Reputation: 79
I'm still new to Python and I've searched a bunch of similar requests on here but none of them are helping with this one particular website. If you see below you'll see the code I have to actually pull the page but anything I do to load this specific section (class head-loc) where the name, phone number, etc is will not work. I've tried using selenium and WebDriverWait amongst other methods. No luck.
import requests
from bs4 import BeautifulSoup
URL = 'https://www.qualitycheck.org/quality-report/?service=Behavioral%20Health%2CChemical%20Dependency&ajax=1&json=1&callback=jQuery110205938799402161818_1589391496145&_=1589391496146&bsnid=21'
response = requests.get(URL)
soup = BeautifulSoup(response.text, 'lxml')
directory = soup.find_all('div', class_="head-loc")
# results = soup.find(id='head-loc')
print(soup.prettify())
At the end of the day once I figure out how to wait until this content loads and grab it, then I will need to make something to iterate over all the URL's based on the ID at the end. But, for now I need to figure out how to get this content in the first place.
Any help is appreciated.
Upvotes: 1
Views: 1651
Reputation: 39397
This page uses javascript to load data on the page.

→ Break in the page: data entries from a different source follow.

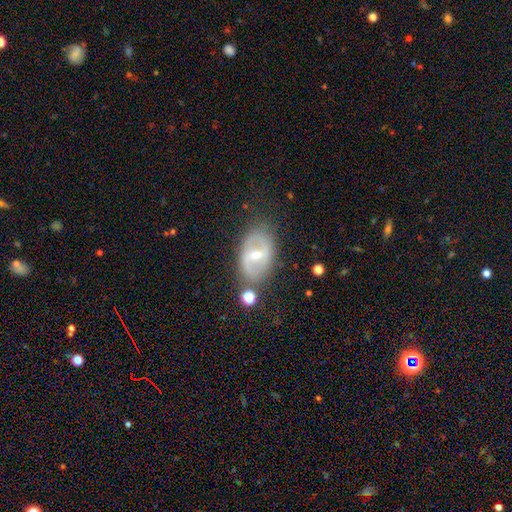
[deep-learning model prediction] A featured or disk galaxy (69%) with a strong bar (43%), spiral arms (57%) and a moderate central bulge (57%).

Vote fractions:
- Smooth or featured? featured or disk: 69% / smooth: 24% / star or artifact: 7%
- Edge-on disk? no: 94% / yes: 6%
- Bar? strong: 43% / weak: 42% / no: 15%
- Spiral arms? yes: 57% / no: 43%
- Bulge size? moderate: 57% / small: 36% / large: 4% / none: 2% / dominant: 1%
- Merging? none: 74% / minor disturbance: 16% / major disturbance: 6% / merger: 4%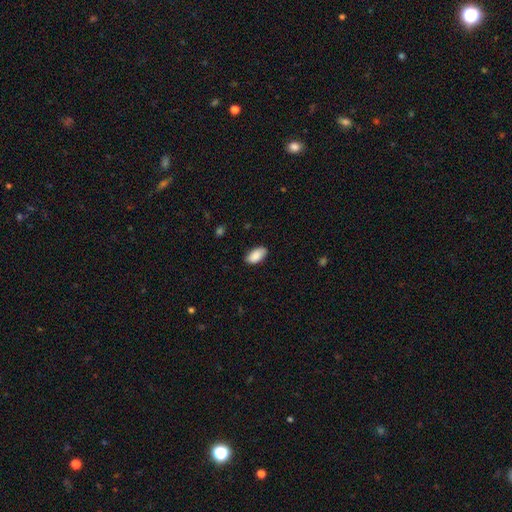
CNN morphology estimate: Smooth or featured? Predicted: smooth (p=0.89). How rounded? Predicted: in between (p=0.94). Merging? Predicted: none (p=0.84).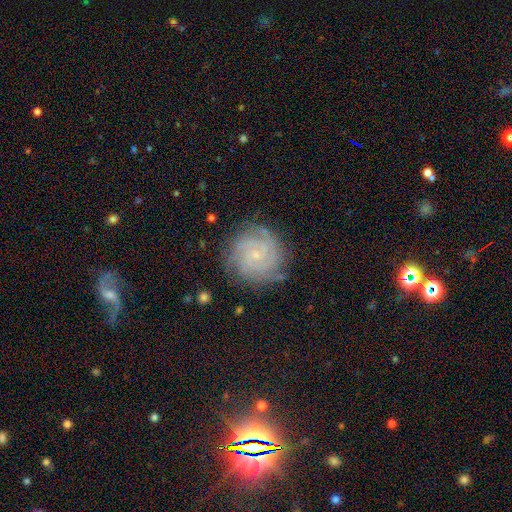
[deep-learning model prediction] smooth_or_featured: featured or disk (p=0.85) [alt: smooth p=0.09]
disk_edge_on: no (p=0.98) [alt: yes p=0.02]
bar: no (p=0.71) [alt: weak p=0.24]
has_spiral_arms: yes (p=0.98) [alt: no p=0.02]
spiral_winding: tight (p=0.80) [alt: medium p=0.17]
spiral_arm_count: 3 (p=0.29) [alt: 2 p=0.25]
bulge_size: small (p=0.82) [alt: moderate p=0.12]
merging: none (p=0.81) [alt: minor disturbance p=0.14]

BeautifulSoup does not execute javascript, all you get is the raw HTML page, similar to what you get when you select "View Source" from your browser.
You can either use WebDriver to pilot an actual browser to run the javascript, and wait for specific elements to appear, or you can look at the source code of that page and see the various JavaScript sections that look like this:
/* <![CDATA[ */
$(document).ready(function () {
if (BaseModule.getQueryVariable("print") == 'y') {
$("#divDemographicInfoLoading").hide();
$("#divDemographicInfo").hide();
return;
}
var data = new FormData();
data.append("f", "GetDemographicInfo");
data.append("bsnId", "21");
$.ajax({
type: "POST",
url: "/ajax/QualityReport/ajax.aspx",
contentType: false,
processData: false,
data: data,
dataType: 'json',
success: function (o) {
if (o.ResponseHtml == '') {
$(".NoDemographicInfo").html('<h4>Quality Report not available</h4>');
$("#divDemographicInfoLoading").hide();
$(".QualityReportControl").hide();
} else {
$("#divDemographicInfoLoading").hide();
$("#divDemographicInfo").html(o.ResponseHtml);
}
}
});
});
/* ]]> */
This is running an ajax query to get the demographic information. There are similar queries for other bits, such as the advanced certification programs, etc...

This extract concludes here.